# Congratulations _Dre_



## t1no (Jul 10, 2005)

boooo we have another mod!! :lol:


----------



## Dre (Jun 20, 2003)

Heh...I'll be nice


----------



## Jet (Jul 1, 2005)

Nice, Congrats, that just means that we are becoming more active as a board, and theres nothing wrong with that. Its an awesome thing, I see we have an off-topic forum now also.


----------



## t1no (Jul 10, 2005)

_Dre_ said:


> Heh...I'll be nice


uhh no "thank you"?


----------



## Dre (Jun 20, 2003)

You're right. That was coming though. Thanks T1no and Jet.


----------



## The Future7 (Feb 24, 2005)

Congrats Dre. This is your 2nd term as a mod right?


----------



## Dre (Jun 20, 2003)

The Future7 said:


> Congrats Dre. This is your 2nd term as a mod right?

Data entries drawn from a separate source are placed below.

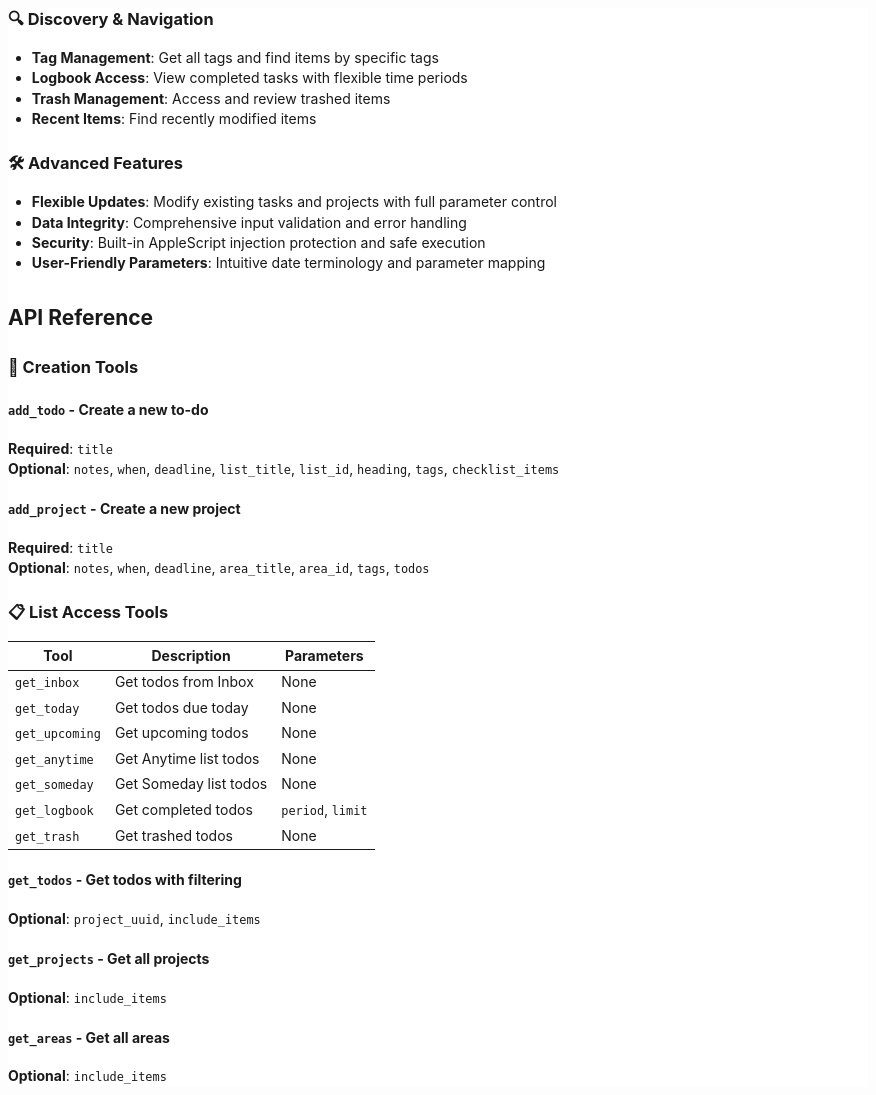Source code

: ### 🔍 Discovery & Navigation  
- **Tag Management**: Get all tags and find items by specific tags
- **Logbook Access**: View completed tasks with flexible time periods
- **Trash Management**: Access and review trashed items
- **Recent Items**: Find recently modified items

### 🛠️ Advanced Features
- **Flexible Updates**: Modify existing tasks and projects with full parameter control
- **Data Integrity**: Comprehensive input validation and error handling
- **Security**: Built-in AppleScript injection protection and safe execution
- **User-Friendly Parameters**: Intuitive date terminology and parameter mapping

## API Reference

### 📝 Creation Tools

#### `add_todo` - Create a new to-do
**Required**: `title`  
**Optional**: `notes`, `when`, `deadline`, `list_title`, `list_id`, `heading`, `tags`, `checklist_items`

#### `add_project` - Create a new project  
**Required**: `title`  
**Optional**: `notes`, `when`, `deadline`, `area_title`, `area_id`, `tags`, `todos`

### 📋 List Access Tools

| Tool | Description | Parameters |
|------|-------------|------------|
| `get_inbox` | Get todos from Inbox | None |
| `get_today` | Get todos due today | None |
| `get_upcoming` | Get upcoming todos | None |
| `get_anytime` | Get Anytime list todos | None |
| `get_someday` | Get Someday list todos | None |
| `get_logbook` | Get completed todos | `period`, `limit` |
| `get_trash` | Get trashed todos | None |

#### `get_todos` - Get todos with filtering
**Optional**: `project_uuid`, `include_items`

#### `get_projects` - Get all projects
**Optional**: `include_items`

#### `get_areas` - Get all areas
**Optional**: `include_items`
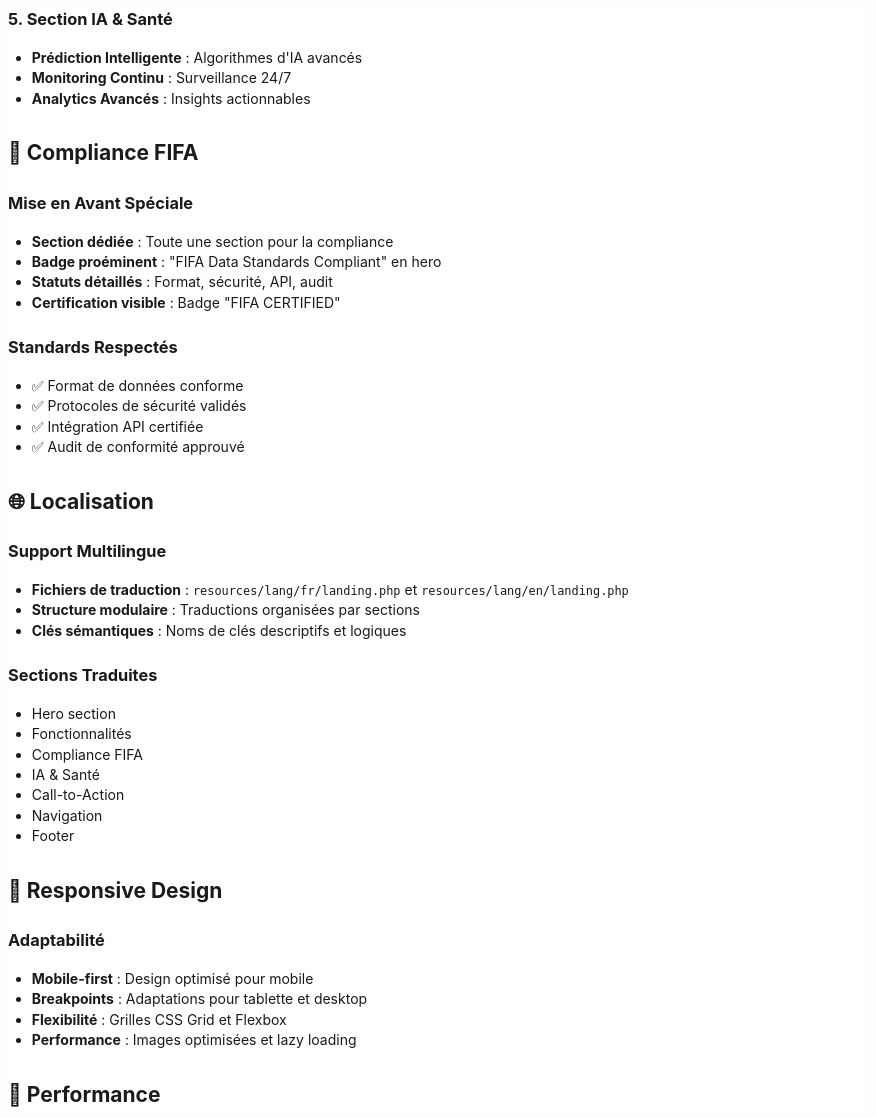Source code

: ### 5. Section IA & Santé

-   **Prédiction Intelligente** : Algorithmes d'IA avancés
-   **Monitoring Continu** : Surveillance 24/7
-   **Analytics Avancés** : Insights actionnables

## 🎯 Compliance FIFA

### Mise en Avant Spéciale

-   **Section dédiée** : Toute une section pour la compliance
-   **Badge proéminent** : "FIFA Data Standards Compliant" en hero
-   **Statuts détaillés** : Format, sécurité, API, audit
-   **Certification visible** : Badge "FIFA CERTIFIED"

### Standards Respectés

-   ✅ Format de données conforme
-   ✅ Protocoles de sécurité validés
-   ✅ Intégration API certifiée
-   ✅ Audit de conformité approuvé

## 🌐 Localisation

### Support Multilingue

-   **Fichiers de traduction** : `resources/lang/fr/landing.php` et `resources/lang/en/landing.php`
-   **Structure modulaire** : Traductions organisées par sections
-   **Clés sémantiques** : Noms de clés descriptifs et logiques

### Sections Traduites

-   Hero section
-   Fonctionnalités
-   Compliance FIFA
-   IA & Santé
-   Call-to-Action
-   Navigation
-   Footer

## 📱 Responsive Design

### Adaptabilité

-   **Mobile-first** : Design optimisé pour mobile
-   **Breakpoints** : Adaptations pour tablette et desktop
-   **Flexibilité** : Grilles CSS Grid et Flexbox
-   **Performance** : Images optimisées et lazy loading

## 🚀 Performance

Thanks, and yep. This is my second go around. But it's gonna be a lot longer this time now that my internet service and life is more stable.


----------



## melo4life (Jun 5, 2006)

we should have a party to celebrate:yay: :cheers: :bananallama:


----------



## VeN (May 10, 2005)

Ill bring the wings


----------



## croco (Feb 14, 2005)

Congrats, you will do a good job :cheers:


----------



## melo4life (Jun 5, 2006)

VeN said:


> Ill bring the wings


haha ill supply the drinks :cheers: :lol::lol:


----------



## Cameron Crazy (Apr 25, 2006)

Congrats man!


----------



## L (Sep 20, 2005)

Yay!:yay:


----------



## Saint Baller (May 3, 2006)

Congrats.


----------



## Dre (Jun 20, 2003)

Thanks guys. I'll hold the party at my house


----------



## HB (May 1, 2004)

Bout time Dre, congrats man


----------



## Husstla (Nov 5, 2006)

Congrats


----------



## JuX (Oct 11, 2005)

:cheers:


----------



## shookem (Nov 1, 2005)

Congrats Dre, good luck with your forum and fav team!


----------



## Yao Mania (Aug 4, 2003)

Congrats 'n welcome back to the crew :greatjob:


----------



## edwardcyh (Dec 13, 2005)

Welcome!

Looks like I need to be careful these days!

Congrats, buddy!

:clap2:


----------



## edwardcyh (Dec 13, 2005)

This is GREAT!

Now somebody can keep an eye on the forum when the old-timers have to spend time with their family on the weekend.

:yay:


----------



## xray (Feb 21, 2005)

edwardcyh said:


> This is GREAT!
> 
> Now somebody can keep an eye on the forum when the old-timers have to spend time with their family on the weekend.


:yes: 

Congrats dude! :clap:


----------



## Ninjatune (May 1, 2006)

Nice. Congrats Dre......


----------